It’s an historic moment for population health. As the baby boomers become Medicare beneficiaries and chronic disease skyrockets, the Centers for Medicare & Medicaid Services (CMS) has announced a monumental shift toward value-based care by 2018. Hospitals and health systems are being asked to manage patients’ comprehensive (and often complicated) care needs, as well as take on accountability for the associated cost.
Major health systems have been recognized for their commitment to value as part of the Healthcare Transformation Task Force. But I believe that community hospitals have a large role to play in this transition, for the same reason that regional hospitals and healthcare institutions have always been known for their quality and affordability.
Many community hospitals are successfully navigating the transition to accountable care, despite the perceived cost and complexity that have discouraged others. No organization can afford to invest in the system modifications that a transition to value-based care requires without a strong strategy. Managing the care of a population with coordination and purpose is no small task. It’s important to have a solid plan in place to meet quality thresholds, maximize revenue, and reduce costs in order to ultimately realize profit. With the right technology and visibility into operations, community health systems can improve the care experience.

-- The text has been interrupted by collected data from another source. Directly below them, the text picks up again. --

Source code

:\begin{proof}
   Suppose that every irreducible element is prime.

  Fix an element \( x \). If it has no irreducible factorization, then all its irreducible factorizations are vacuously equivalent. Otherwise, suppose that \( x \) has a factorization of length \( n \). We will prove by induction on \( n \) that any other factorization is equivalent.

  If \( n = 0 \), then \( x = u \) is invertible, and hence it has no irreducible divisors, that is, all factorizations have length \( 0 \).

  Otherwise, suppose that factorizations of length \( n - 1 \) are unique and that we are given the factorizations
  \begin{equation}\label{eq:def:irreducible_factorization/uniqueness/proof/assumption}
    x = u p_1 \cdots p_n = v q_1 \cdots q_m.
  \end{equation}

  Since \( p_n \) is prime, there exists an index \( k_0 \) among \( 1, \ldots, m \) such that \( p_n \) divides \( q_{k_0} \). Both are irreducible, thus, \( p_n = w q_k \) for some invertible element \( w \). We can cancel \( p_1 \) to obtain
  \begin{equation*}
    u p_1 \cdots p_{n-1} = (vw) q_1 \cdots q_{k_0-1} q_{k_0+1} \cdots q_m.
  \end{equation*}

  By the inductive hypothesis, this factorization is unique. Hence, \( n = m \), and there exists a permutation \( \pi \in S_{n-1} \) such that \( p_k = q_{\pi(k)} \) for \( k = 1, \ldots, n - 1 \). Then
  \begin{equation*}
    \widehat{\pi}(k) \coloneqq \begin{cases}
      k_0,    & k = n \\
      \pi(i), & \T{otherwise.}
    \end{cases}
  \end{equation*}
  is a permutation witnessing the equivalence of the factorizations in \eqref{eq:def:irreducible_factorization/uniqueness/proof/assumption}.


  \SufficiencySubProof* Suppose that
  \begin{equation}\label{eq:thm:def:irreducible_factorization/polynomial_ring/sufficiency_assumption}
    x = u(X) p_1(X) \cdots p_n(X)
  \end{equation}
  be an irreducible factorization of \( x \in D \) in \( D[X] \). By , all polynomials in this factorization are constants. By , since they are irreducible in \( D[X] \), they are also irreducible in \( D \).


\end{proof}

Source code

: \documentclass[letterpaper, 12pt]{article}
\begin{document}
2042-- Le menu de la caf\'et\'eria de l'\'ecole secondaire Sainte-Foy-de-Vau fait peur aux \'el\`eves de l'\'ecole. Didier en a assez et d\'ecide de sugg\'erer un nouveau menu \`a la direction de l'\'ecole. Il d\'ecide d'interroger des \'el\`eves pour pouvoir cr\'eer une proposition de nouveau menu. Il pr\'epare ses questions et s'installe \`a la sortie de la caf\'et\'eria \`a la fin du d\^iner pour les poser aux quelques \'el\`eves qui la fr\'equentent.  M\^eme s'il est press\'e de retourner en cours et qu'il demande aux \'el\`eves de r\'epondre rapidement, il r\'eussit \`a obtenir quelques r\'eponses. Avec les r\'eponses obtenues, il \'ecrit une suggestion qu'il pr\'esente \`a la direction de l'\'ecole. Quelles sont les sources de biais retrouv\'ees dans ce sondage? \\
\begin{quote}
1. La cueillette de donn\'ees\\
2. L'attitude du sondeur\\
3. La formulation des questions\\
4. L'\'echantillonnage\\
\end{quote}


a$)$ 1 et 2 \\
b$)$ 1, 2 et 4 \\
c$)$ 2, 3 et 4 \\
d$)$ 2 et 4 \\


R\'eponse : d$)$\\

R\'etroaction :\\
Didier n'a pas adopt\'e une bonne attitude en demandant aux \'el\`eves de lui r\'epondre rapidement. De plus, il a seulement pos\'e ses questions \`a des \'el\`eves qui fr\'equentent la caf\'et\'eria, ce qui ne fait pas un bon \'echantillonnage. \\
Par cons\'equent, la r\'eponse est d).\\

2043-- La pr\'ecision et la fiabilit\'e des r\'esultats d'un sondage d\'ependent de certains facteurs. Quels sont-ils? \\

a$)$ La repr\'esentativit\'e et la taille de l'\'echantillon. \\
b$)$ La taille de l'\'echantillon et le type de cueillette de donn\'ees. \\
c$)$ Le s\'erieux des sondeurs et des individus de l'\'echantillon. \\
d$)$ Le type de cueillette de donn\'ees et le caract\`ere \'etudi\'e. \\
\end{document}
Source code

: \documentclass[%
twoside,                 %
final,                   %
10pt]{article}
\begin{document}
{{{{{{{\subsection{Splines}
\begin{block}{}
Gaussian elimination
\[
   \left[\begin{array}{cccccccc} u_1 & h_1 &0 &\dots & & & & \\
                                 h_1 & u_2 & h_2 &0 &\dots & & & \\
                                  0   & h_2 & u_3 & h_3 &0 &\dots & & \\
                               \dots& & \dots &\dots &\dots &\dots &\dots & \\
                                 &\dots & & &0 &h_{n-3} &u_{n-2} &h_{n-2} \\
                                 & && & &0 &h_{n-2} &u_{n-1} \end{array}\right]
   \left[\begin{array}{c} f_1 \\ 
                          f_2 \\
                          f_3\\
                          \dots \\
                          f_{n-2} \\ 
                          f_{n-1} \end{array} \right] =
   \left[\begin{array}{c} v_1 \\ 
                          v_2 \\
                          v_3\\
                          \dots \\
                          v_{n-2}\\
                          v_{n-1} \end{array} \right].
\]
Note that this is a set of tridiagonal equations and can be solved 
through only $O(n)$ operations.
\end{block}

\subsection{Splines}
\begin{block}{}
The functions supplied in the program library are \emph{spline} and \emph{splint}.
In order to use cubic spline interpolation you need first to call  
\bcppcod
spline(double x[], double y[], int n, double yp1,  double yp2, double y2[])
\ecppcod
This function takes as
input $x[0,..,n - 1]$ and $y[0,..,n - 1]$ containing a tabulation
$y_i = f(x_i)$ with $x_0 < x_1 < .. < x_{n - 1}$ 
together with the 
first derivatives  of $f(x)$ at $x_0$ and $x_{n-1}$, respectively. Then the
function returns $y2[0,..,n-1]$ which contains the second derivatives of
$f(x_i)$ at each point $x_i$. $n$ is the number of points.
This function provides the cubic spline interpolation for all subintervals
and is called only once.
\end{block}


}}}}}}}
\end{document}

Here are four scalable population health management strategies for community hospitals that can help them thrive as they transform their care.
1. Get to know your data
The right technology tools are critical weapons for helping providers under accountable care engage more meaningfully with their data. Cloud-based services that integrate clinical and financial data can put network-wide insight at one’s fingertips and make it actionable. This data must include claims, administrative, and clinical data in a single view. The right business intelligence tool can reveal where patients in an accountable care organization (ACO) receive care, how much it costs, and how high quality it is. Select a tool that not only lets you monitor performance across your network but also identifies areas for intervention – for individual patients and across the system – and handles reporting.
2. Manage referrals to stem out-migration
Referrals directed internally help maintain retention rates, support coordinated care, and streamline data collection for payers. Keep your providers aware of in-network options and make network-wide scheduling tools available to all staff to directly schedule appointments while the patient is still in the care setting. Educate patients about why local treatment options are effective, convenient, and cost effective – particularly compared to the larger (and more prestigious) academic medical centers in the area – and make access to that care easy via two-way communication tools like a patient portal. Managing your referrals will build patients’ familiarity with the high-quality care your institution offers in network and will build patient loyalty – a virtuous cycle. Of course, very few ACOs can provide absolutely all the care its patients need. This is especially true for community-based hospitals, which often need to refer out of network for acute and specialty care. Always refer to high-quality, competitively priced institutions. To do this, providers must have convenient access to data about location, quality, and cost of providers out of network. Consider partnering with care sites that can give favorable terms.
3. Grow your panel
Grow your panel by bringing in new patients, engaging inactive patients, and attributing all existing ones correctly. Providers must understand that they, like the health system, are financially accountable for their panel and are responsible for bringing inactive patients in for treatment. Your providers should know precisely who in their panel needs what care and what chronic diseases they live with. Engage patients who need office visits, screenings, or chronic disease management via targeted outreach. Ensure that existing patients are accurately attributed to your contract and, for the Medicare Shared Savings Program (MSSP), included in CMS data. This is especially important for patients who may have recently aged into Medicare.
4. Implement care plans to close gaps
Care management programs are expensive but essential to any population health strategy. Find out where gaps in care exist amongst your quality measures. Cloud-based services should be able to keep the latest quality management rules up to date, without a software update or additional cost, and align patient data to the specific quality measure an ACO is responsible for. Stratify your population and identify opportunities for intervention. You need an accurate representation of disease burden in a population to do this. Clinical documentation must be comprehensive and capture the full complexity of a patient. Smart coding features ensure that historical coding for each patient won’t fall off the diagnosis in the most recent encounter. Create care plans to address gaps, and take appropriate action. Patients with more than one chronic condition account for most costs and offer the best opportunity to reduce utilization. Properly segment your patients to focus resources effectively – not just by condition, but by whether their condition is under control.
Healthcare is hungry for value. Population health management holds many of the answers. No matter what a community health system’s motivation for participation, accountable care requires a fundamental shift in thinking.